Source: News-Journal, August 16, 1973, Centennial Section
Following Footsteps--Four Generations Of Frantz's
In the nineteenth century, when Jacob Frantz was a building contractor, he designed his ceilings at least ten feet high. In fact, the higher the ceiling, the more luxurious was considered the whole house.
Today, say his descendants, Richard G. and Donald Frantz, owners of Frantz Lumber Company, all ceilings are about eight feet from the floor, no matter what size the house is.
"Homes today are mostly the serviceable type," says Richard Frantz. Technology has made the biggest changes in building, enabling the great-grandsons to build their houses better and more comfortably than did the great-grandfather, grandfather, or father.

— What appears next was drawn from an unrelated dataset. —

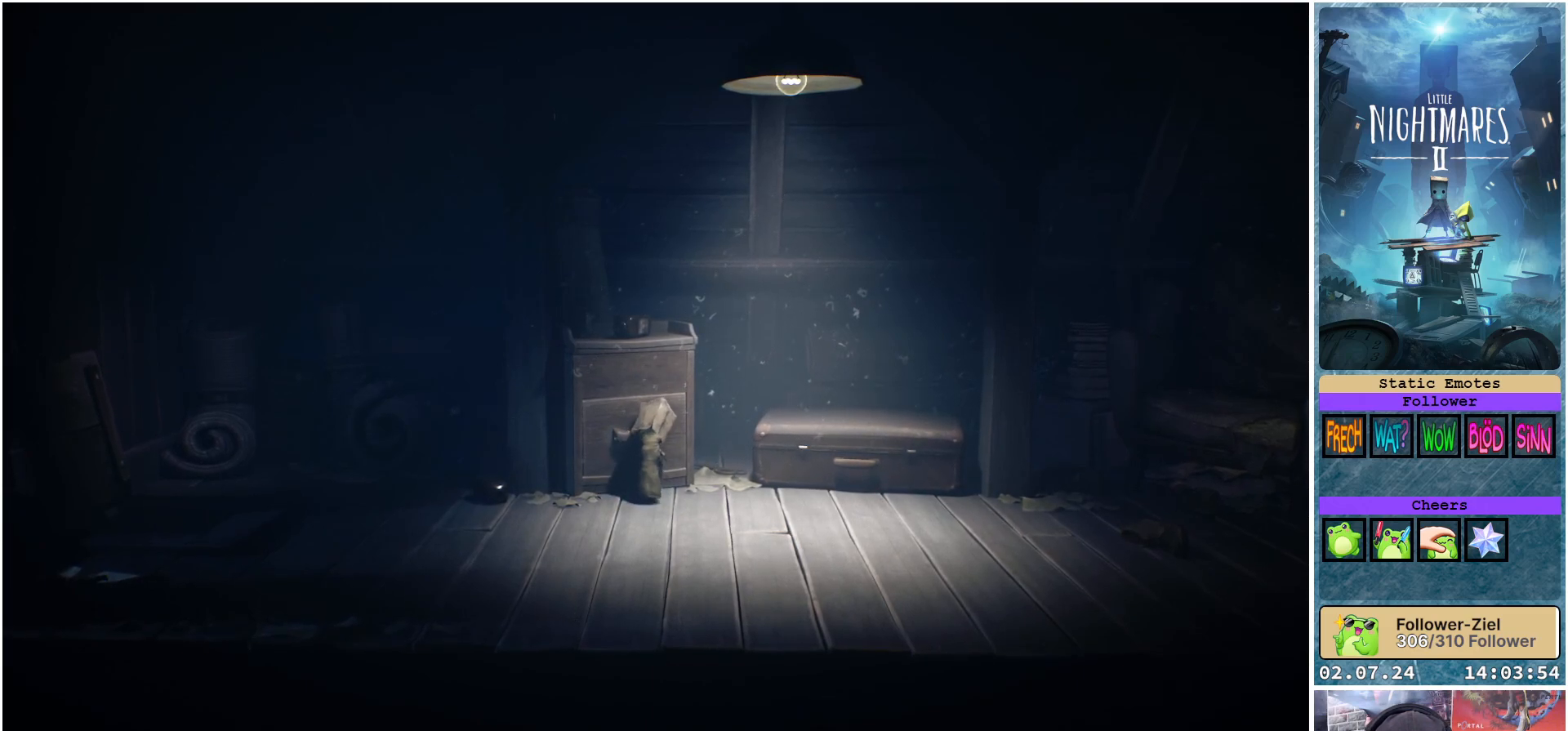
{"buttons": [], "left_stick": "down-right", "right_stick": "center", "events": [[200, "R1", "up"], [267, "left_stick", "down-right"]]}
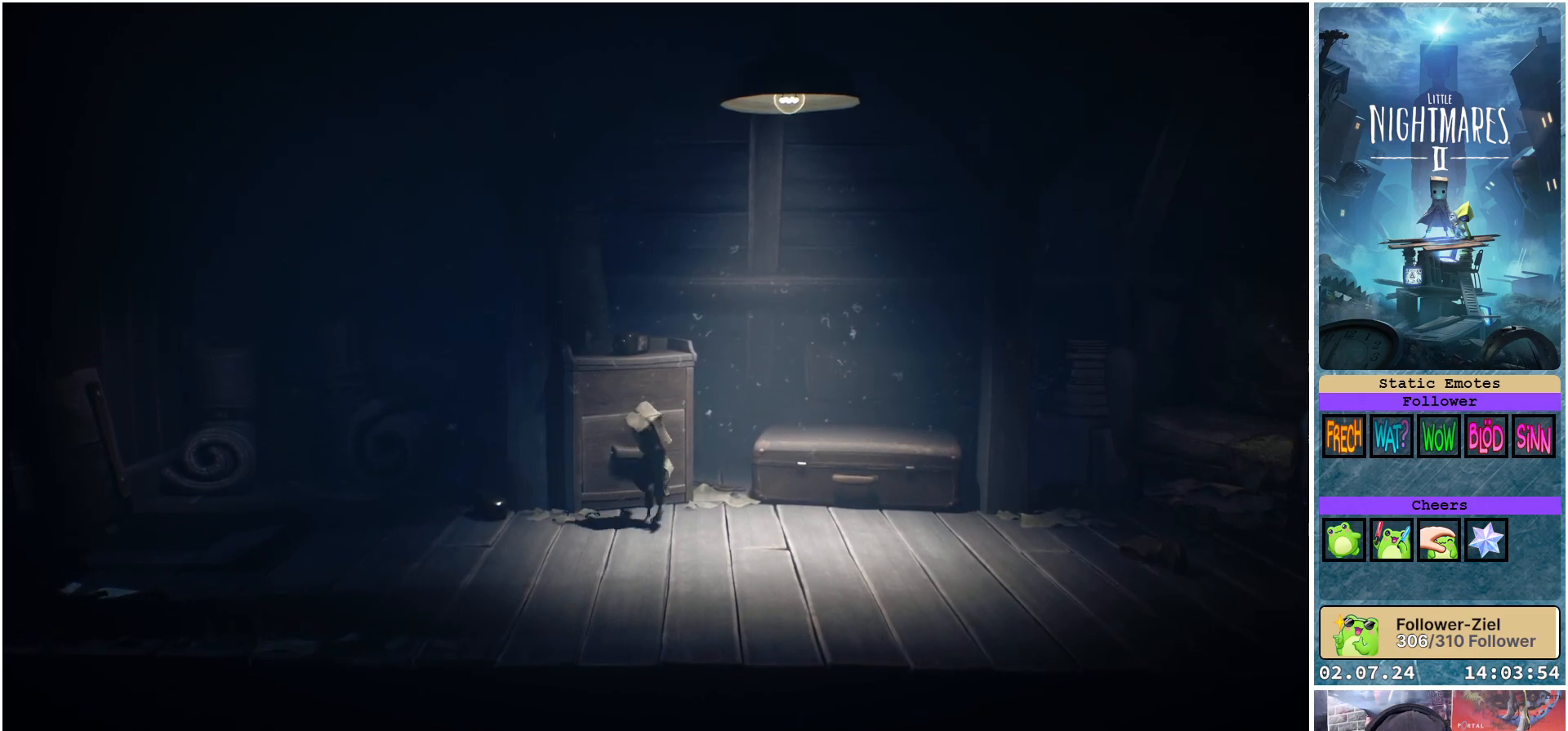
{"buttons": [], "left_stick": "right", "right_stick": "center", "events": [[33, "left_stick", "right"]]}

In 1910, a corporation of which Frantz's were a major stock holder and a partner with Lyman Phillips, bought buildings across from today's Woodcrafts (buildings which are still standing). The company became North Manchester Lumber Co., a Frantz family operation, when Lyman Phillips sold out his share. In March 1926, Ezra Frantz, grandfather of the present owners, purchased the present fourth street location for Frantz Lumber Company.
Ezra's son, Paul Frantz, a 1927 graduate of Manchester College, entered the family business. Don a Purdue graduate with a degree in forestry, came into the business in 1949 and Dick, a business administration major from Manchester College, joined in 1956.
Since the originals used by Ezra Frantz, the company buildings have been enlarged and updated so that a wooden post filled with lead bullets now stands in the display room. A legend says people waiting to resume travel by train (the then busy tracks ran nearby) would pass the time with shooting contests using that post as target.
When North Manchester was surveyed and laid out on paper, the town was divided into lots 50 to 60 feet wide. But for today's fashion of one-level, ranch-type homes it takes almost two of these nineteenth century sized lots.
"You can tell which are the original plottings in the town just by the size of the lots," says Don Frantz.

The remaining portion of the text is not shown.